Further details in relation to overseas shareholders are included in the Scheme Document.

Notice to US investors in Tungsten

The Revised Kofax Offer relates to the shares of an English company and is being made by means of a scheme of arrangement provided for under English company law. A transaction effected by means of a scheme of arrangement is not subject to the tender offer or proxy solicitation rules under the US Exchange Act of 1934. Accordingly, the Revised Kofax Offer is subject to the disclosure requirements and practices applicable in the UK to schemes of arrangement which differ from the disclosure requirements of the US tender offer and proxy solicitation rules. The financial information included in this announcement has been prepared in accordance with generally accepted accounting principles of the United Kingdom and thus may not be comparable to financial information of US companies or companies whose financial statements are prepared in accordance with generally accepted accounting principles in the United States.

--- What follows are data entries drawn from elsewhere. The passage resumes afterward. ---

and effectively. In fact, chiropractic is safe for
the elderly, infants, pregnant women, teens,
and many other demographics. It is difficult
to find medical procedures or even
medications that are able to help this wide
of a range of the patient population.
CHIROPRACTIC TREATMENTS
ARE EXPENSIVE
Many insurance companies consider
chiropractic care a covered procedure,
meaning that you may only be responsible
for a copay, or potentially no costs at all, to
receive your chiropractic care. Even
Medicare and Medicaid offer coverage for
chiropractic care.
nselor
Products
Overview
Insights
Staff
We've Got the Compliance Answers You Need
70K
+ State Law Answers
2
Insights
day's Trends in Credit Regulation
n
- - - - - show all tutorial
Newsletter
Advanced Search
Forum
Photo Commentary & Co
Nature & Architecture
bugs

If, in the future, Bidco exercises its right to implement the Revised Kofax Offer by way of an Offer, which is to be made into the United States, such Offer will be made in compliance with the applicable US laws and regulations.

It may be difficult for US holders of Tungsten Shares to enforce their rights and any claim arising out of the US federal laws, since Bidco and Tungsten are located in a non-US jurisdiction, and some or all of their officers and directors may be residents of a non-US jurisdiction. US holders of Tungsten Shares may not be able to sue a non-US company or its officers or directors in a non-US court for violations of the US securities laws. Further, it may be difficult to compel a non-US company and its affiliates to subject themselves to a US court's judgement.

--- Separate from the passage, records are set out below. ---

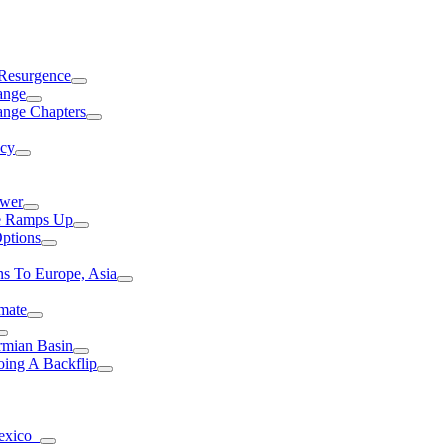
 Resurgence
ange
ange Chapters
ncy
ower
ce Ramps Up
Options
s To Europe, Asia
mate
rmian Basin
ing A Backflip
Mexico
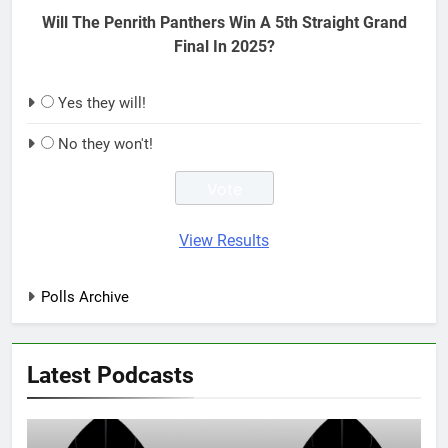
Will The Penrith Panthers Win A 5th Straight Grand
Final In 2025?
Yes they will!
No they won't!
View Results
Polls Archive
Latest Podcasts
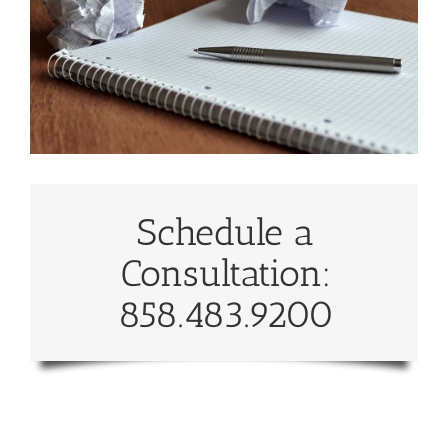
Schedule a
Consultation:
858.483.9200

To the extent permitted by applicable law, in accordance with normal UK market practice and pursuant to Rule 14e-5(b) of the US Exchange Act, Kofax, Thoma Bravo or their nominees, or their brokers (acting as agents), may from time to time make certain purchases of, or arrangements to purchase, Tungsten Shares outside of the US, other than pursuant to the Revised Kofax Offer, until the date on which the Revised Kofax Offer becomes effective, lapses or is otherwise withdrawn. These purchases may occur either in the open market at prevailing prices or in private transactions at negotiated prices.

US Tungsten Shareholders also should be aware that the transaction contemplated herein may have tax consequences in the US and, that such consequences, if any, are not described herein. US Tungsten Shareholders are urged to consult with legal, tax and financial advisers in connection with making a decision regarding this transaction.

Publication on a website

In accordance with Rule 26.1 of the Takeover Code, a copy of this announcement will be made available, subject to certain restrictions relating to persons resident in Restricted Jurisdictions, on Bidco's website at www.kofax.com/tungsten by no later than 12 noon (London time) on the Business Day following this announcement. For the avoidance of doubt, the content of this website is not incorporated by reference into and does not form part of this announcement.